Branch wt-2909-verify-checkpoint-integrity introduces a test that runs a subprogram that does some inserts and periodically checkpoints. During the course of a checkpoint, we cause some file system writes to fail, and we expect the subprogram to fail. The parent program opens a connection to the (failed) home directory and reads what it can.
The subprogram inserts into two tables within a single transaction. In the case of the failure, we see one of the tables containing many records, and the other only containing 1. (we always do a checkpoint after the 1st record). The test always expects to see the same number of records in each. Note that there is a long comment in test/csuite/wt2909_checkpoint_integrity/main.c describing the test.

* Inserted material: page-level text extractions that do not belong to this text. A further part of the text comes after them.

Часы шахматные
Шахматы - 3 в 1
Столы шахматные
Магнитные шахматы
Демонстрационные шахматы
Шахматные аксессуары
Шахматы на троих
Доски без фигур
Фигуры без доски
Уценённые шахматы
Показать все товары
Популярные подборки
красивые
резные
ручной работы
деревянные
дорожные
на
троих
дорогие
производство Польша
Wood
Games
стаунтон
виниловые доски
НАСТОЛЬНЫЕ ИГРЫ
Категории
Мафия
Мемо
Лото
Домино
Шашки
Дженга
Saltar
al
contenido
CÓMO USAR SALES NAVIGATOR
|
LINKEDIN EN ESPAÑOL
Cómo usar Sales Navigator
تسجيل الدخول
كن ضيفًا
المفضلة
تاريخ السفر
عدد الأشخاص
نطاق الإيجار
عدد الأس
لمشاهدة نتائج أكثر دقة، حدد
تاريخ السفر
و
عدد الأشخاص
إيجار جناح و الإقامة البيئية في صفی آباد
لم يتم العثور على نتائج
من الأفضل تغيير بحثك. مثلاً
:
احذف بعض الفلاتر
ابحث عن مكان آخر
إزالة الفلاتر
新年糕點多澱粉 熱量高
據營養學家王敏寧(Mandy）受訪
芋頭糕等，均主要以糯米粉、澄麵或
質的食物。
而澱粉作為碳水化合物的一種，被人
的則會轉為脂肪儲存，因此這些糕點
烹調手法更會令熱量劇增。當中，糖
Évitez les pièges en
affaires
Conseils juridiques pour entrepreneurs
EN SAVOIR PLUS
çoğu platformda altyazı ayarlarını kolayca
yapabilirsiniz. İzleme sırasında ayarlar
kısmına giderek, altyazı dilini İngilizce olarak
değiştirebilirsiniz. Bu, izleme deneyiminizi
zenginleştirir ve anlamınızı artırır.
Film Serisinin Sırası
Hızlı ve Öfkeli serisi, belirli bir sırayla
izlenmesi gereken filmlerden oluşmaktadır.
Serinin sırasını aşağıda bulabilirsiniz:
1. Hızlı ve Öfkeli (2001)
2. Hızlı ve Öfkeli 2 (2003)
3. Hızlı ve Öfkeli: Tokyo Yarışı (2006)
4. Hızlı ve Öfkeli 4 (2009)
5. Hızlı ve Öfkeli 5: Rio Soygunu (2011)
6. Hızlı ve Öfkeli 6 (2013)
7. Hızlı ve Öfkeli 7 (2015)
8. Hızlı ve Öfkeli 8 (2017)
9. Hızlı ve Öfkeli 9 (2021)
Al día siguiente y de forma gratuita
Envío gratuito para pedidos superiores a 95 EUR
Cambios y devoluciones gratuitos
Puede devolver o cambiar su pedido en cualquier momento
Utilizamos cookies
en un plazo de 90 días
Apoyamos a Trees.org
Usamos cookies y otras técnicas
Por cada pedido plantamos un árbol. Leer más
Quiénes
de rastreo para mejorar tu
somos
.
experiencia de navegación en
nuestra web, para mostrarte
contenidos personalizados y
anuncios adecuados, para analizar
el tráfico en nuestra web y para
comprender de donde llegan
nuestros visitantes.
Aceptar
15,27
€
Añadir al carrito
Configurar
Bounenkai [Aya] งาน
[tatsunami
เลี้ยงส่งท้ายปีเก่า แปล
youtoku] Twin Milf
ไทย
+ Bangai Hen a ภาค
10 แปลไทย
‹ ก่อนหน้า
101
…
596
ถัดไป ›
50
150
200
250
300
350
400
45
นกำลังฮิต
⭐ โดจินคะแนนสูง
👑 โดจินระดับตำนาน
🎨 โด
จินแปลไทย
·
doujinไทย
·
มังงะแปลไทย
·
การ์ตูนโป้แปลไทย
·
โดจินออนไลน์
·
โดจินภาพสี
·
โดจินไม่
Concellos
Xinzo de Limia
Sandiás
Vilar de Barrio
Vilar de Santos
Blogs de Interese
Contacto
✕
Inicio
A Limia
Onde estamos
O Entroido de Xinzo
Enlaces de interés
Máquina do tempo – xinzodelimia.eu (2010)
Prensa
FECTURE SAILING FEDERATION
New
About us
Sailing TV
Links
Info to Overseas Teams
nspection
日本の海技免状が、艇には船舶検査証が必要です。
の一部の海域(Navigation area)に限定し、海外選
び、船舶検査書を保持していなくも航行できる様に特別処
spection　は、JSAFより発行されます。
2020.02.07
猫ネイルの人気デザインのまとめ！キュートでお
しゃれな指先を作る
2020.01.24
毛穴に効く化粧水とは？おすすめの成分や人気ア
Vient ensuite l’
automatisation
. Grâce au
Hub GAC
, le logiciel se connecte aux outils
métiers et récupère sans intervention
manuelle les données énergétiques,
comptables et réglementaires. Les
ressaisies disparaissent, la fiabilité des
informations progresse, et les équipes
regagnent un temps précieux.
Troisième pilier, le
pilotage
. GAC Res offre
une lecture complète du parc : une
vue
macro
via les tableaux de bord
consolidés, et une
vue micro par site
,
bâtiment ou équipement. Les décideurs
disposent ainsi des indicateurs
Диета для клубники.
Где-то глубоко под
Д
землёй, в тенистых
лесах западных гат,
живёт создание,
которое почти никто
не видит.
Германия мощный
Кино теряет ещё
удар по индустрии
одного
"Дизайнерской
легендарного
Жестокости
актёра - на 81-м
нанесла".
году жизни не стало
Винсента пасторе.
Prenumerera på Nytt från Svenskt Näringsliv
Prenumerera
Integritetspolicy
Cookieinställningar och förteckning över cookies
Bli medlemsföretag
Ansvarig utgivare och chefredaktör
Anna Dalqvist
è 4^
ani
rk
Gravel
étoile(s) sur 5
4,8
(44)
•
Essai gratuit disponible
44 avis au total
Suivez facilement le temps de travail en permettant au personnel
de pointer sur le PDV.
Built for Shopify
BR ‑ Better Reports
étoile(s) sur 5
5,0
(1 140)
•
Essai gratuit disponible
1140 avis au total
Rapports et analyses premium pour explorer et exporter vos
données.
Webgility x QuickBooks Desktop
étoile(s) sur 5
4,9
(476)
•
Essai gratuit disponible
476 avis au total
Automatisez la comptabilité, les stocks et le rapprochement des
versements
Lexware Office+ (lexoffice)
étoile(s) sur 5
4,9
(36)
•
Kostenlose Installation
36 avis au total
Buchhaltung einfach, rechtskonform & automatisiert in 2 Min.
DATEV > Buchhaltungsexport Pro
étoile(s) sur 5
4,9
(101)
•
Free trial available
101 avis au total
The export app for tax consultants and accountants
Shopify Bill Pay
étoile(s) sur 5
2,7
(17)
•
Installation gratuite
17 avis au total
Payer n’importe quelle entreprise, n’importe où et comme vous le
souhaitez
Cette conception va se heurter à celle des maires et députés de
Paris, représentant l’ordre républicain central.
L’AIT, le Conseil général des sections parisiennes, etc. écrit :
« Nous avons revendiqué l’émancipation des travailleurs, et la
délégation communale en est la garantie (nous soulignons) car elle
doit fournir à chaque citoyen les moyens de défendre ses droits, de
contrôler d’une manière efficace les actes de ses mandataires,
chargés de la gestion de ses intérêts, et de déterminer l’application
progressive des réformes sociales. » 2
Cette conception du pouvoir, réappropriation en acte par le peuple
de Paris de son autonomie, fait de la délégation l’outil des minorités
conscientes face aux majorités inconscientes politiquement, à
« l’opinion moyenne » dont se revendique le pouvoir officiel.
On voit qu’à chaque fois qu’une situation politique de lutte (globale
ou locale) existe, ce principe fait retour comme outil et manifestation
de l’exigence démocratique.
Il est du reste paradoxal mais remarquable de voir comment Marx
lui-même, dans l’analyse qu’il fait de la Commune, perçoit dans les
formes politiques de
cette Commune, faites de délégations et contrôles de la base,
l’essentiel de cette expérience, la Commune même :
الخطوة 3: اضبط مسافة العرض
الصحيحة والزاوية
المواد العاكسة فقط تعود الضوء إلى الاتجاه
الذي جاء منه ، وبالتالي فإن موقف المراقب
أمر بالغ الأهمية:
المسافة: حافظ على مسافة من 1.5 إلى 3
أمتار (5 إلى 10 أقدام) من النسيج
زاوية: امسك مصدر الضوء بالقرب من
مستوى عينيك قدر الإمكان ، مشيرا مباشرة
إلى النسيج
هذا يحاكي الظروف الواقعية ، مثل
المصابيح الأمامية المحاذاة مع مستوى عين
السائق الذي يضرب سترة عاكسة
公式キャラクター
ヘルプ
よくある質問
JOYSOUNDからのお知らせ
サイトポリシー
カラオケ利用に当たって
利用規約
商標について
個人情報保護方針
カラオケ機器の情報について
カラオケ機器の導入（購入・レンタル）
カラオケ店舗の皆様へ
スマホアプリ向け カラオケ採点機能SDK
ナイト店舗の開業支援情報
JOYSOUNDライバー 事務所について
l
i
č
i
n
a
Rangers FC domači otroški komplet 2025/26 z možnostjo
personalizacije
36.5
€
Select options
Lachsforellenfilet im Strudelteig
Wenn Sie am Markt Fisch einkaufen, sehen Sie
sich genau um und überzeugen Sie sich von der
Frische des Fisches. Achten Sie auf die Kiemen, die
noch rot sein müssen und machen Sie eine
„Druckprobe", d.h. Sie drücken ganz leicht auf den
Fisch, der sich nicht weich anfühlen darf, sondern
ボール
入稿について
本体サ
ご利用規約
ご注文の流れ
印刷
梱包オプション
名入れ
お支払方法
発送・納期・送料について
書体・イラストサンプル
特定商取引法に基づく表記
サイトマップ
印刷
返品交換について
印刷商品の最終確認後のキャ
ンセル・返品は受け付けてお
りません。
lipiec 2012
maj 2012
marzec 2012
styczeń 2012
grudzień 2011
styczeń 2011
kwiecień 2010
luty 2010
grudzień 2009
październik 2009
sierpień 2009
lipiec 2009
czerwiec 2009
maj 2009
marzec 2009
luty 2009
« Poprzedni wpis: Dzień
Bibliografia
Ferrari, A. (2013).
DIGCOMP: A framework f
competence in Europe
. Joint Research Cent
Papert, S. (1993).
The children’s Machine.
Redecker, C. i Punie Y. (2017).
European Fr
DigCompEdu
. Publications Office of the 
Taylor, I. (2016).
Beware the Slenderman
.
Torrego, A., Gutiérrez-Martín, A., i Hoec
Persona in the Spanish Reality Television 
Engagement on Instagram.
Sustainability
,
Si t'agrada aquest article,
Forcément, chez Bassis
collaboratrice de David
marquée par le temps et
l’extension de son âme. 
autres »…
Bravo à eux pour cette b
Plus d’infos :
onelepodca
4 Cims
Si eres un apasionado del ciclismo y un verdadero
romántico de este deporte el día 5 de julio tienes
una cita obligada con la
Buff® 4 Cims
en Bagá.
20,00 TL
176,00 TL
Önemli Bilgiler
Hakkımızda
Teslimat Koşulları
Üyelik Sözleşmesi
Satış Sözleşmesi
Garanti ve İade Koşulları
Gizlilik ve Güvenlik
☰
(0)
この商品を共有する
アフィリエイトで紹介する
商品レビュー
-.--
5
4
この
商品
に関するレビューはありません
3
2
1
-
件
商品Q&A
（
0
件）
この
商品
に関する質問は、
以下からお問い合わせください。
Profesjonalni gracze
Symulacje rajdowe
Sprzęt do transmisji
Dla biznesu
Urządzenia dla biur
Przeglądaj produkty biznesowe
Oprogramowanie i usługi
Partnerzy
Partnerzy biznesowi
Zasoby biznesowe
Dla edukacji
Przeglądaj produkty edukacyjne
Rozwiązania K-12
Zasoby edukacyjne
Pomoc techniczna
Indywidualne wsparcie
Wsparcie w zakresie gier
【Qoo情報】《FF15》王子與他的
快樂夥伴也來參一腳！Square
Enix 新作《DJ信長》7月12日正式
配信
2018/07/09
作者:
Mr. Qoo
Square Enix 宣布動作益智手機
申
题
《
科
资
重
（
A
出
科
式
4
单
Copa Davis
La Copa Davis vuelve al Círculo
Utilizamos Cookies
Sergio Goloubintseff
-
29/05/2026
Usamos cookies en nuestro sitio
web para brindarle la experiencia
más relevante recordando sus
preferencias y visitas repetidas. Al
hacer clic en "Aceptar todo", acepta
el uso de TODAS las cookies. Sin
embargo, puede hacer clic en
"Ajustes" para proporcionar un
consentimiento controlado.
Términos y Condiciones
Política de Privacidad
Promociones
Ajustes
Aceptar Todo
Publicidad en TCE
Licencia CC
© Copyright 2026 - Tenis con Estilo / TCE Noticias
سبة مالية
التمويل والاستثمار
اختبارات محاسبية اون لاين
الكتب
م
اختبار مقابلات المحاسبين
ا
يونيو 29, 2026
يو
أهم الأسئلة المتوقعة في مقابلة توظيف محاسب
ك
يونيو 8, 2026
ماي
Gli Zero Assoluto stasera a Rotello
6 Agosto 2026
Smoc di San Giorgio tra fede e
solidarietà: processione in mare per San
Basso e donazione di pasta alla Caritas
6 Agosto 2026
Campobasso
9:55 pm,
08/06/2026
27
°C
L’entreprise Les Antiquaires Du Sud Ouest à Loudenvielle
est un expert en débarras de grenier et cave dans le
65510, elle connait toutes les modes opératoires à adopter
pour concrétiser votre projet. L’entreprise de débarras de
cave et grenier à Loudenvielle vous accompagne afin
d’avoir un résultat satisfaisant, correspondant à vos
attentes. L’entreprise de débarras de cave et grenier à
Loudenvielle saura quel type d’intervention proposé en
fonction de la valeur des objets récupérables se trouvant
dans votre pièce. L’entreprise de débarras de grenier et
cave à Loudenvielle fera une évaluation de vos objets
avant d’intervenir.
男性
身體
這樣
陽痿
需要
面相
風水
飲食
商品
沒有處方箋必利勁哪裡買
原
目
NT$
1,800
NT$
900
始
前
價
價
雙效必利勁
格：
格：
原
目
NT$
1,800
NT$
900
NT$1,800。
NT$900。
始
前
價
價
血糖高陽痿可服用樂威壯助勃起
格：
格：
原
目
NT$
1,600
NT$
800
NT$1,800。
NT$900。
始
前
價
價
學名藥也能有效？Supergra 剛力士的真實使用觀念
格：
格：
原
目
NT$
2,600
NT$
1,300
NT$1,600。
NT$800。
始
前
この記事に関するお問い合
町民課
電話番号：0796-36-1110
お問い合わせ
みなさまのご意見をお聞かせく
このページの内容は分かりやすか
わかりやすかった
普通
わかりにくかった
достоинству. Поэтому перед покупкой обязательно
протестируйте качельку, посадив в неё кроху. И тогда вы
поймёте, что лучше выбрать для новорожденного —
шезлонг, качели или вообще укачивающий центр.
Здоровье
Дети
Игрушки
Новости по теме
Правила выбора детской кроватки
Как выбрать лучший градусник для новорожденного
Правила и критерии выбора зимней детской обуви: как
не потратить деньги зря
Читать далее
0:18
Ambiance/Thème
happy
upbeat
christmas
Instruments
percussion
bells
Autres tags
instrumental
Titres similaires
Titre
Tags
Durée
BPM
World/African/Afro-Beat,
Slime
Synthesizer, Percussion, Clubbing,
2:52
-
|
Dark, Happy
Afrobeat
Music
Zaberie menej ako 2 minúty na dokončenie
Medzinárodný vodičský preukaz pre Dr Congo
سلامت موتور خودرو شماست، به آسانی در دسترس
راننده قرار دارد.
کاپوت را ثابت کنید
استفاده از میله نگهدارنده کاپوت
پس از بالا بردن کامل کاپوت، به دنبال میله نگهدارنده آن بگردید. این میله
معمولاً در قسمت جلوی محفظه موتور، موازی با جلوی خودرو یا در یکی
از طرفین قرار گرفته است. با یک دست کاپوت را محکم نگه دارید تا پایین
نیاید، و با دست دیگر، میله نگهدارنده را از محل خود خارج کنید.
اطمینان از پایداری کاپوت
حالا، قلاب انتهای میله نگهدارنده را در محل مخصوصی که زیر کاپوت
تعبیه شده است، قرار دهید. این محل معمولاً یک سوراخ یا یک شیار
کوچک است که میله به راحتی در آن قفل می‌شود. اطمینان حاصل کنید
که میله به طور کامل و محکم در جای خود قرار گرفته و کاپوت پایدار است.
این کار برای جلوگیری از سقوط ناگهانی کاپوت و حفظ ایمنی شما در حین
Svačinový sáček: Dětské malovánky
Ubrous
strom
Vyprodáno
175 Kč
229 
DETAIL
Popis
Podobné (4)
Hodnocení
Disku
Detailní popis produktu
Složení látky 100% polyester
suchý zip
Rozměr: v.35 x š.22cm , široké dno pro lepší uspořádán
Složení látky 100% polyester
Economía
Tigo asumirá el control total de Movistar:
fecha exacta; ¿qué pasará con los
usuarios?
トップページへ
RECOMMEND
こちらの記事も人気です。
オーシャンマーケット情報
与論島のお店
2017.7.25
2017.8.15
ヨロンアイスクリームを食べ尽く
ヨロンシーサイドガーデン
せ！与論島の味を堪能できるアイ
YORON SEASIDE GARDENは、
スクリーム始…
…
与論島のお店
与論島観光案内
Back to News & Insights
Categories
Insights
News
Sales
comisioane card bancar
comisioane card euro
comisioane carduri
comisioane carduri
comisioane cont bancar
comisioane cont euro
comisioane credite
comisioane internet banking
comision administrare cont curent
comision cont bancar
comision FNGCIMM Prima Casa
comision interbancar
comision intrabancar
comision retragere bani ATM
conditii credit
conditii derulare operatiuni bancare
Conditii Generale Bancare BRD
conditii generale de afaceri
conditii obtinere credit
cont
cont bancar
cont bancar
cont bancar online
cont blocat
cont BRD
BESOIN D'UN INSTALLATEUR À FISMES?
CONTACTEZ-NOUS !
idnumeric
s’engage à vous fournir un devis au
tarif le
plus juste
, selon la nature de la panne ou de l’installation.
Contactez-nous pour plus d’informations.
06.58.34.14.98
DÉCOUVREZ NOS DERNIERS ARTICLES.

There is a caveat to this JIRA report. We must be sure that there is not an error in the fail_fs code that violates some assumption of the file system code. In particular, fail_fs does not do locks or unlocks of files, or does syncs. That is because fail_fs does not need to be durable in the face of system crashes, only for process crashes. Perhaps I missed some other assumption.
To see the failure:
./test_wt2909_checkpoint_integrity -v -o 125
That runs the "top level" test as well as the subtest. To run the subtest only, which populates and uses the fail_fs to inject failures, do:
./test_wt2909_checkpoint_integrity subtest -v -p -o 125 -n 50000
At the moment, I've only verified this is a failure on OS/X. It's consistently reproducible.
For a stack trace of where the write fault was injected, see WT_TEST.subtest/stdout.txt.